We already know how to optimize and scale web servers, and the same can be done here. Or, if this is a purely internal set of services (or even largely) you could create a more efficient connection mechanisms/schemes than HTTP (I’m not sure what those would be). Or you might try more efficient media types (for example using JSON or even a binary format).

REST, Associations & ORM

One of the more valuable parts of Rails is the ActiveRecord ORM. It allows you to say that a Blog belongs_to a User and a User has_many blogs. Associations between these objects are by ID as they refer to other records in the database.

But REST blows that apart. Your Blog and your User are no longer stored in the same database. We refer to every unique resource by a URL so it may live somewhere totally unaccessible to us. If I have blogs and you have users, I can say that my blog belongs to a user, but I cannot expect your users will know anything about my blogs.

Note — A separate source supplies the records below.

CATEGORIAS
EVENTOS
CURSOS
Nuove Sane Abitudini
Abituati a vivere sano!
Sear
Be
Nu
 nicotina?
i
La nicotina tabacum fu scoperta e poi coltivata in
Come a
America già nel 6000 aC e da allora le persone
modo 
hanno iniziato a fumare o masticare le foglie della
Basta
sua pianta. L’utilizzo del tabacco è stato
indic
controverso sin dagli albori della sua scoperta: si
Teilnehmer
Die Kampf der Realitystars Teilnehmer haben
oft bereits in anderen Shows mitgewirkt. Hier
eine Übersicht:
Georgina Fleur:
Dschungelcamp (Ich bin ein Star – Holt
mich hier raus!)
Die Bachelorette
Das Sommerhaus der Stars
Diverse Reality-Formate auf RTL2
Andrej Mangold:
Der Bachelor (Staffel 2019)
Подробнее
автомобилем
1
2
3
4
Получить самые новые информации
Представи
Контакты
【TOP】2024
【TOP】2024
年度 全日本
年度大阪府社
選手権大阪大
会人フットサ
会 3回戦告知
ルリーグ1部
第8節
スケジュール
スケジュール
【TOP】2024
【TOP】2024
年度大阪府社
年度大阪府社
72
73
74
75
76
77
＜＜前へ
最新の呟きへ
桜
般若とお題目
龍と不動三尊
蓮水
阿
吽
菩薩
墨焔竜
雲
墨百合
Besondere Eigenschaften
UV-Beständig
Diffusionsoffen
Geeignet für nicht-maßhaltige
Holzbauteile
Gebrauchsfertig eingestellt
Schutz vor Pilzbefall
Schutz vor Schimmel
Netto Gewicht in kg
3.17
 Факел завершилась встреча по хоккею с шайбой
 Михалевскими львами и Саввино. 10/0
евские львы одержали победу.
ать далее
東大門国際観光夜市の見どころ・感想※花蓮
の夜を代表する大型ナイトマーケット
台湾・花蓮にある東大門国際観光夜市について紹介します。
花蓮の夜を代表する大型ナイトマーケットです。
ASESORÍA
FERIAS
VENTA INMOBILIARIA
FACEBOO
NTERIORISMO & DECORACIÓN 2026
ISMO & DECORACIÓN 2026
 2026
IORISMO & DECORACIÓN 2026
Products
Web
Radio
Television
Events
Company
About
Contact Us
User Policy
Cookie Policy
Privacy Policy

Now perhaps the representation of the user that you give me includes a list of blogs that the user owns, in which case I can PUT back a representation that includes the URI of my Blog, but my code cannot rely on that information being known.

You also get some interesting behaviours.

All you have is a URI. You have NO idea what that resource is. As a result, its conceivable that I might try to create a blog that is “owned” by an image. Or the URI point to a resource that is a legitimate owner of the blog but its media types are not those that the blog application understands. For the most part, that’s OK because the blog application is really just an API, its not our User Interface. The User Interface application will need to have coping mechanisms for this but I’m not sure that’s a problem. If all you’re producing is an API, then its not even your problem.

More importantly, you get all sorts of strangely compelling polymorphism. Its liberating not to know what you’re associated with since it guarantees that you’ll become associated with all sorts of unexpected things.